U.S. Pat. No. 5,491,273 to Chang et al. discloses conversion of lower aliphatic alcohols and corresponding ethers to linear olefins over large crystal zeolites, e.g., ZSM-35 containing a hydrogenation component of Group VIA and Group VIIIA metals.
DE3210756 discloses a process for converting methanol and/or dimethyl ether feed to olefins by reacting the feed over a pentasil type zeolite catalyst, separating C2–C4 olefins, methane and water from the reaction product and catalytically hydrogenating the remaining components over Co—Mo supported on alumina, optionally preceded by hydrogenation over a Group 8 noble metal for polyunsaturated, non-aromatic compounds.
U.S. Pat. No. 4,912,281 to Wu discloses converting methanol or methyl ether to light olefins in the presence of hydrogen and ZSM-45 which is highly selective to C2–C4 olefins, especially ethylene.
DE2720749 discloses converting lower aliphatic ethers to hydrocarbons in the presence of amorphous, non-acid-activated Al silicate.
U.S. Pat. No. 4,625,050 to Current discloses the use of carbonylation to convert dimethyl ether to methyl acetate and ethanol (as well as minor amounts of methyl formate and propanol) over hydrogen and CO in the presence of heterogeneous NiMo catalyst on an alumina support.

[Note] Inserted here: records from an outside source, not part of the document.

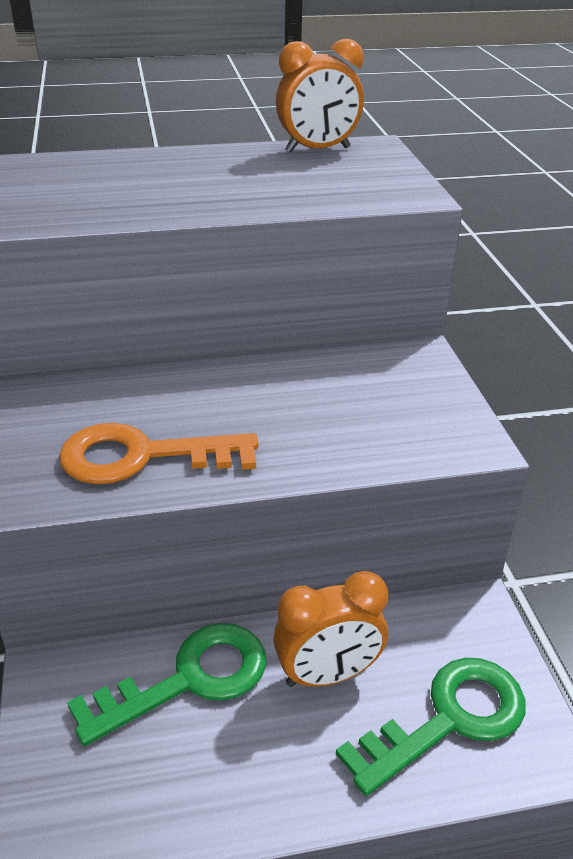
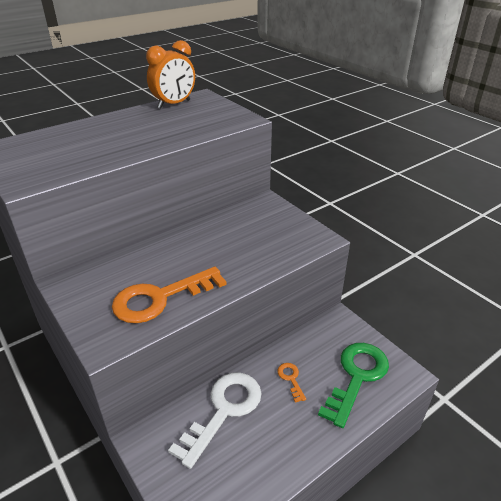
camera: 25 degrees left, 0 degrees up
green key [67,623,266,746] -> white key [168,373,262,469]
orange clock [273,571,388,687] -> orange key [277,363,306,403]

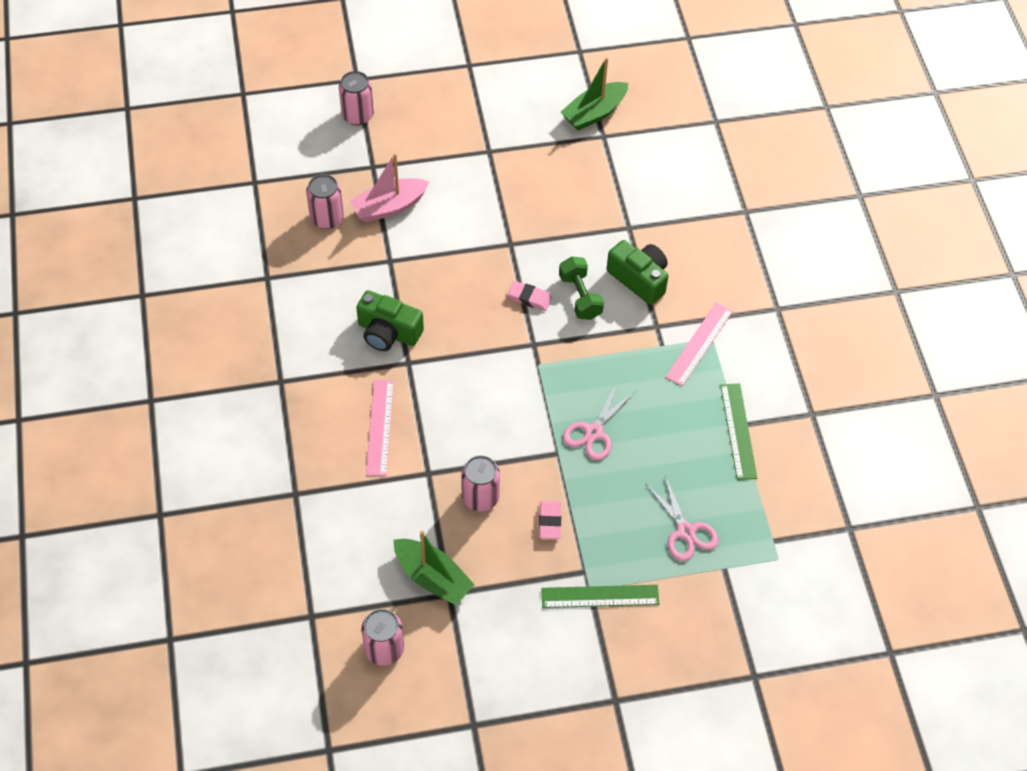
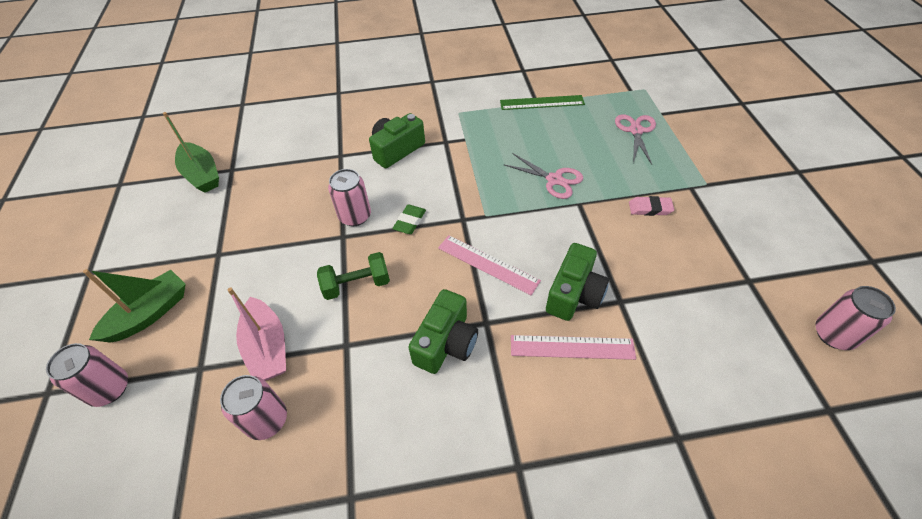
camera: 85 degrees left, 5 degrees down
green boat [394,530,475,605] -> green boat moved to [83,269,186,343]
pink can [461,455,500,511] -> pink can moved to [328,169,371,226]
pink eraser [508,281,552,311] -> green eraser [392,204,426,234]
green ruler [541,585,659,608] -> none
green dumbbell [559,257,604,320] -> green dumbbell moved to [317,252,390,300]
pink scissors [645,475,719,561] -> pink scissors turned 60 degrees counterclockwise [615,114,656,165]
pink ruler [665,303,733,387] -> pink ruler moved to [438,235,541,295]
none -> green camera [546,243,609,321]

EP-229994 discloses the removal of dimethyl ether as an impurity (1–500 wppm) of olefinic hydrocarbon feedstock by passing the feedstock through an adsorbent mass of crystalline zeolite molecular sieve having the crystal structure of faujasite at 0–60° C. and 0.15–500 psia to selectively absorb dimethyl ether.

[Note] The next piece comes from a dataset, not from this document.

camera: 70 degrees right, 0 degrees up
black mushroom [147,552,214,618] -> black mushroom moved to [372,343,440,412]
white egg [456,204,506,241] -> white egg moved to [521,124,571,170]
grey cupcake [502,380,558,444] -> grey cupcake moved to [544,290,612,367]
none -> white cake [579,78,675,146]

“Bifunctional Condensation Reactions of Alcohols on Basic Oxides Modified by Copper and Potassium”, M. J. L. Gines and E. Iglesia, J. Catal., 176, 155–172 (1998) discloses alcohol dehydrogenation and condensation reactions involved in chain growth pathways on Cu/MgCeOx which lead to formation of isobutanol with high selectivity via reactions of higher alcohols with methanol-derived C1 species in reaction steps.
Given the difficulties presented in removing oxygenate by-products of oxygenates to olefins processes such as aldehydes and/or ketones, as well as ethers, it would be advantageous to remove at least one or more of these by-products with techniques that do not require dedicated equipment for superfractionation, water washing, etc.